====== SELECTED EXTRACT

Explorer
Explorer

Reputation: 75

Pushing UIViews up for UIKeyboard

I've added a willShow and willHide observer for the keyboard and am trying to push up the bottom UITextView up to adjust to the UIKeyboard showing. However, my keyboard is getting pushed farther up than just the keyboard frame height. How do I constrain the UITextView bottom anchor to the top of the keyboard?

// Observer method
@objc func handleKeyboardNotification(_ notification: NSNotification) {
    if let userInfo = notification.userInfo {
        let keyboardFrame = (userInfo[UIResponder.keyboardFrameEndUserInfoKey] as AnyObject).cgRectValue
        let isKeyboardShowing = (notification.name == UIResponder.keyboardWillShowNotification)

        // Push views up if keyboard is showing, otherwise set constant back to 0
        messageInputBottomAnchor?.constant = isKeyboardShowing ? -(keyboardFrame?.height)! : 0

        UIView.animate(withDuration: 0.5) {
            self.view.layoutIfNeeded()
        }
    }
}

Picture illustrating the problem

Upvotes: 1

Views: 111

Answers (2)

============
====== RECORDS SUPPLIED

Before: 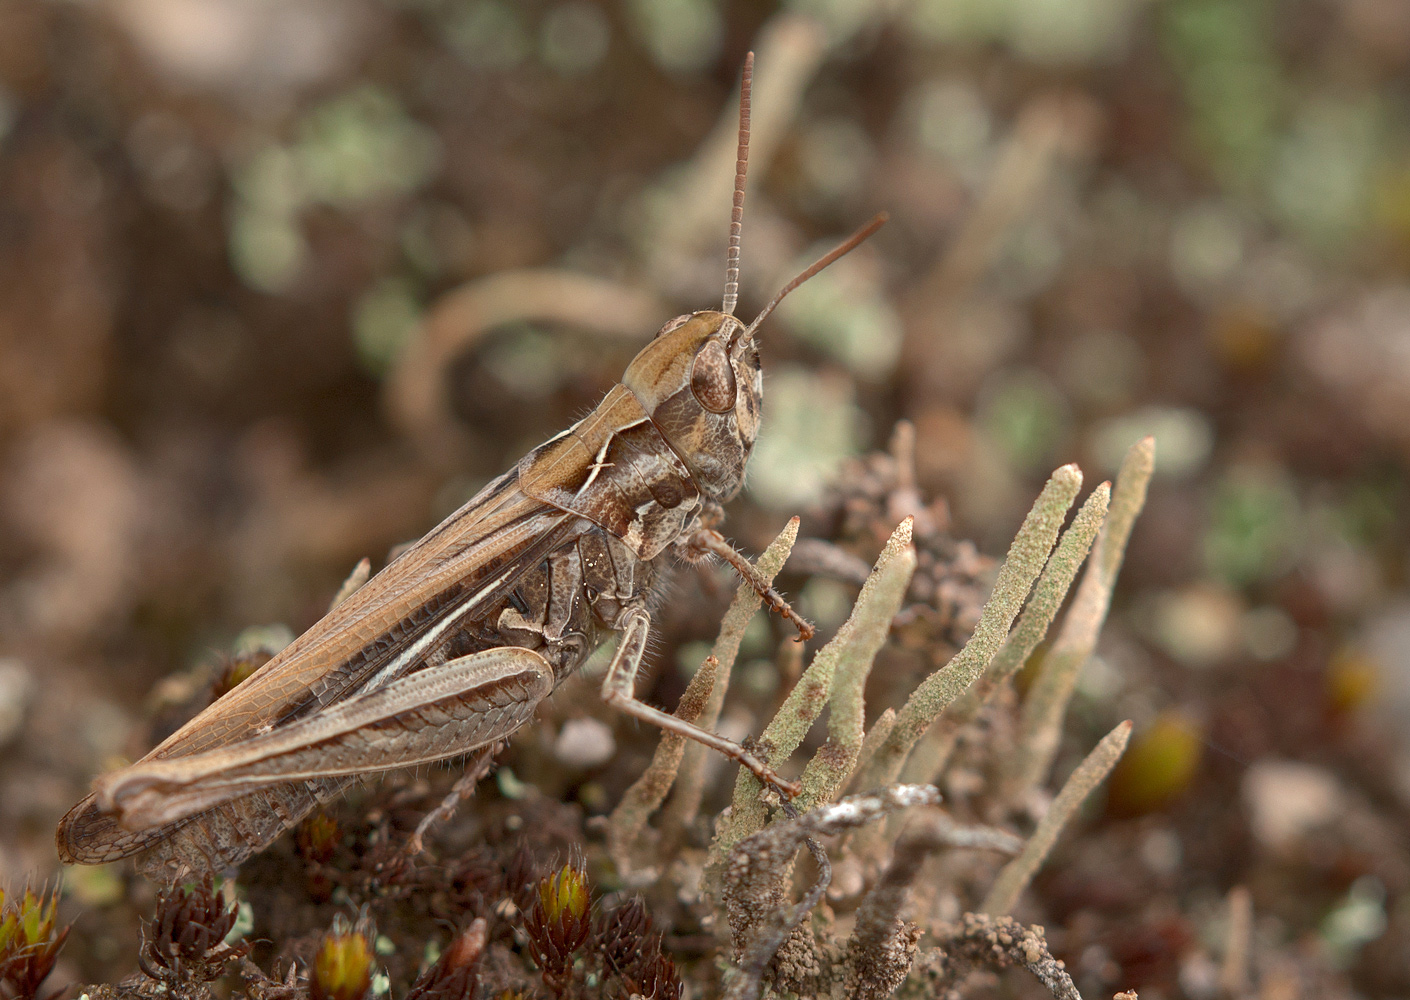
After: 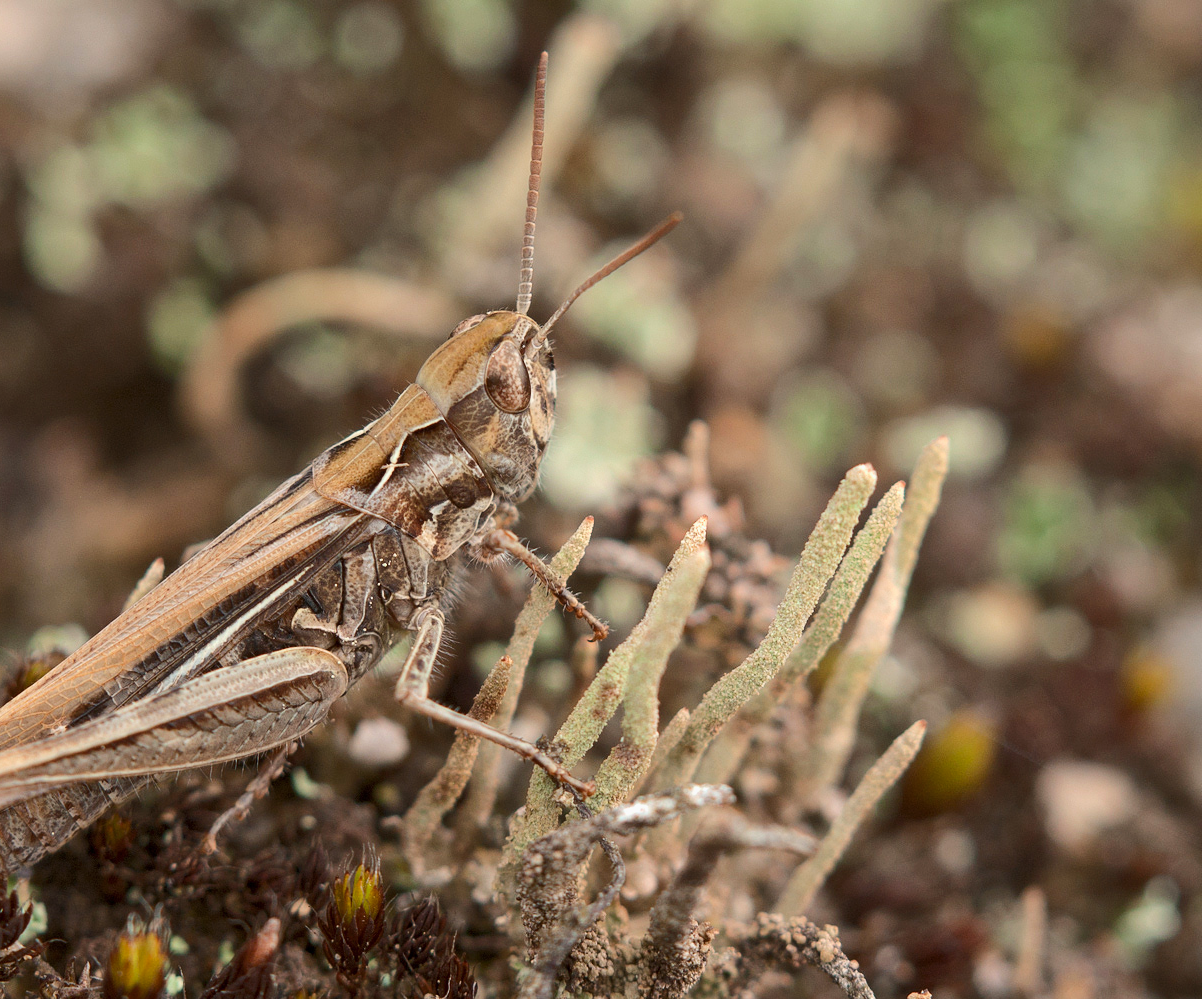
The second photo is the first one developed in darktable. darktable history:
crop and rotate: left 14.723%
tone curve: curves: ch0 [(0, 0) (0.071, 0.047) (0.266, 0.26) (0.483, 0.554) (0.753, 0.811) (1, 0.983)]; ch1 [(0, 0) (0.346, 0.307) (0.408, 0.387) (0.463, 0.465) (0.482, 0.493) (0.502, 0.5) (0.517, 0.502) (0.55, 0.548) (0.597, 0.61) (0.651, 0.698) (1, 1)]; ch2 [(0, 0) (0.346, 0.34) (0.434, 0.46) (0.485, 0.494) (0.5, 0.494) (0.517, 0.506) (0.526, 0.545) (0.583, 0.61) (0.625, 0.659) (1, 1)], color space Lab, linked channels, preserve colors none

============

**WHAT THE TASK ASKS:**
Extend the page on pushing UIViews up for the keyboard, starting after its final line. The listing above is separate from the page on pushing UIViews up for the keyboard.

**EXPECTED ANSWER:**
Explorer
Explorer

Reputation: 75

I left my UITextView constrained to the safeAreaLayoutGuide bottom but I added a CGFloat to represent the padding at the bottom of the screen. It defaulted as 0 but if iOS 11 was available (to account for the iPhone X and it's bottom padding), I set the CGFloat to UIApplication.shared.keyWindow!.safeAreaInsets.bottom. Then, when I moved the UITextView up or down according to the UIKeyboard, I subtracted the size of the CGFloat.

//Global var 
var safeAreaBottom: CGFloat = 0.0

// Verify screen bottom in viewDidLoad
if #available(iOS 11, *) {
   safeAreaBottom = UIApplication.shared.keyWindow!.safeAreaInsets.bottom
}

// Push views up if keyboard is showing, otherwise set constant back to 0. Subtract safeAreaBottom if iOS 11 is available to compensate for the bottom padding
   textViewBottomAnchorToSafeArea?.constant = isKeyboardShowing ? -((keyboardFrame?.height)! - safeAreaBottom) : 0

Upvotes: 0

A Han
A Han

Reputation: 11

What I did was

  • I created 2 different constraints on the UITextView, one to the superview and one to the safearea.
  • Connect both of those constraints over to the view controller and make sure that they are not weak references.
  • In viewDidLoad, make sure that the safearea constraint is active and the superview constraint isn't.
  • In your listeners when the keyboard comes up, switch the isActive fields of the constraints so now the superview one is active and safearea is inactive.
  • In the listener when it's going to resign, switch them back.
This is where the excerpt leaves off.